Optical and exposure parameters:
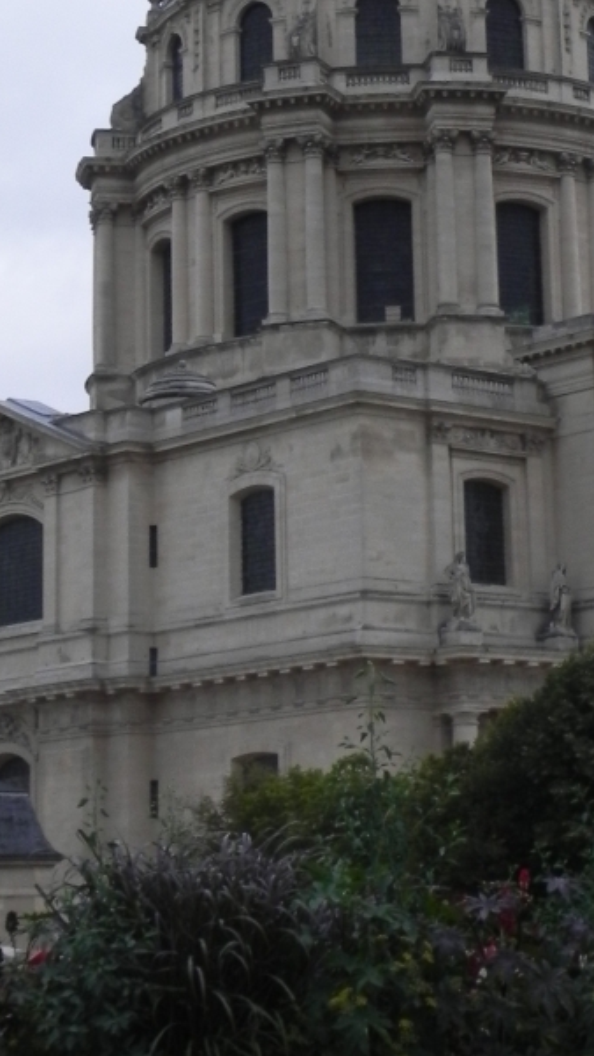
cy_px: 260
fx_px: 2800
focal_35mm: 100
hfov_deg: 12.1
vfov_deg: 21.2
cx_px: 318
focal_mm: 8.2
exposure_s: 1/575
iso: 160
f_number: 6.3
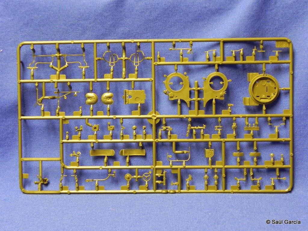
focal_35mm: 75
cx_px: 154
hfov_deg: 26.0
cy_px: 116
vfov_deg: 19.6
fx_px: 667
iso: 400
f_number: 4
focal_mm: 13.4
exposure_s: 1/8.5
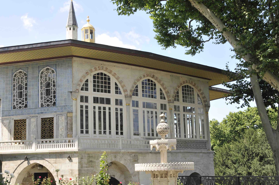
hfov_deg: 44.4
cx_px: 119
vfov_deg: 30.3
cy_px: 118
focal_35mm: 44
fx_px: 341
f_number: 6.7
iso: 200
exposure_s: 1/180
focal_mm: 22
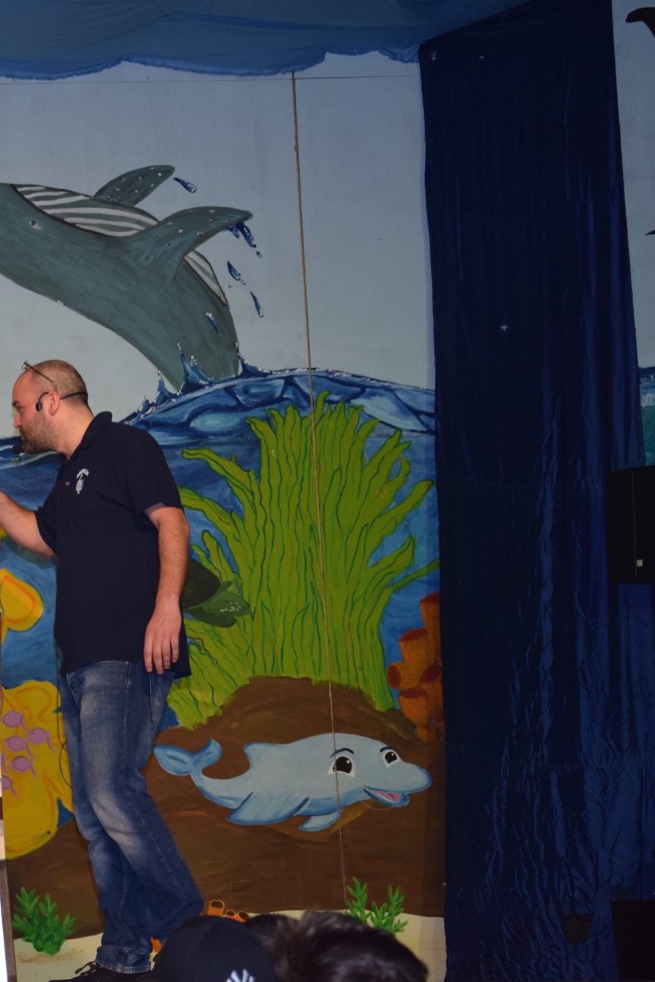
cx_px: -73
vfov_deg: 17.3
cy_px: 488
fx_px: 3221
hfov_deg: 11.4
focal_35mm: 118
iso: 800
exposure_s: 1/100
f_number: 5
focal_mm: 52
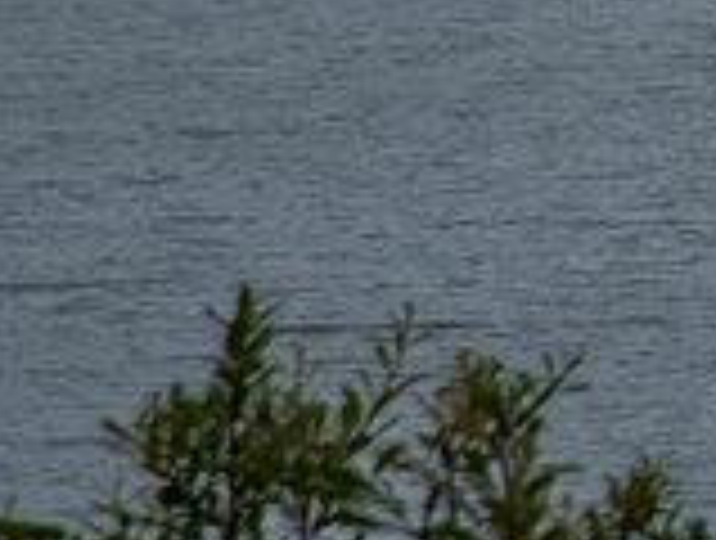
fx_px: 19218
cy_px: -1220
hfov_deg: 2.1
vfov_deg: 1.6
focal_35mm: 927
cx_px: 2616
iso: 100
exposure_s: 1/250
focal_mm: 120
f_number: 8
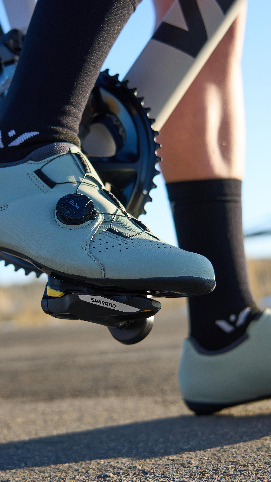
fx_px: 767
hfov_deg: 20.0
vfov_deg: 34.9
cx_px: 98
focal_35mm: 60
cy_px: 242
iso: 200
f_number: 4
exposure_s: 1/1250
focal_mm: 38
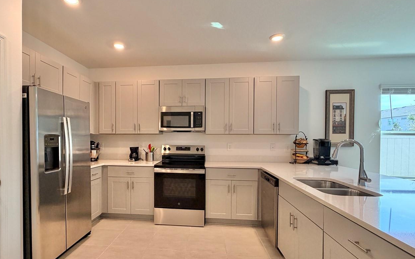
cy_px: 141
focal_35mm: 19
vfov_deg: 62.1
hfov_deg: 87.6
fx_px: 215
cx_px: 183
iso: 160
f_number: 2.2
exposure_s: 1/120
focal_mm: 2.22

- What you will do
Your copy should hold only the lines above from the one containing "focal_35mm: 118" through the one containing "exposure_s: 1/120", exactly as written and free of pictures.

- Your response
focal_35mm: 118
iso: 800
exposure_s: 1/100
f_number: 5
focal_mm: 52
fx_px: 19218
cy_px: -1220
hfov_deg: 2.1
vfov_deg: 1.6
focal_35mm: 927
cx_px: 2616
iso: 100
exposure_s: 1/250
focal_mm: 120
f_number: 8
fx_px: 767
hfov_deg: 20.0
vfov_deg: 34.9
cx_px: 98
focal_35mm: 60
cy_px: 242
iso: 200
f_number: 4
exposure_s: 1/1250
focal_mm: 38
cy_px: 141
focal_35mm: 19
vfov_deg: 62.1
hfov_deg: 87.6
fx_px: 215
cx_px: 183
iso: 160
f_number: 2.2
exposure_s: 1/120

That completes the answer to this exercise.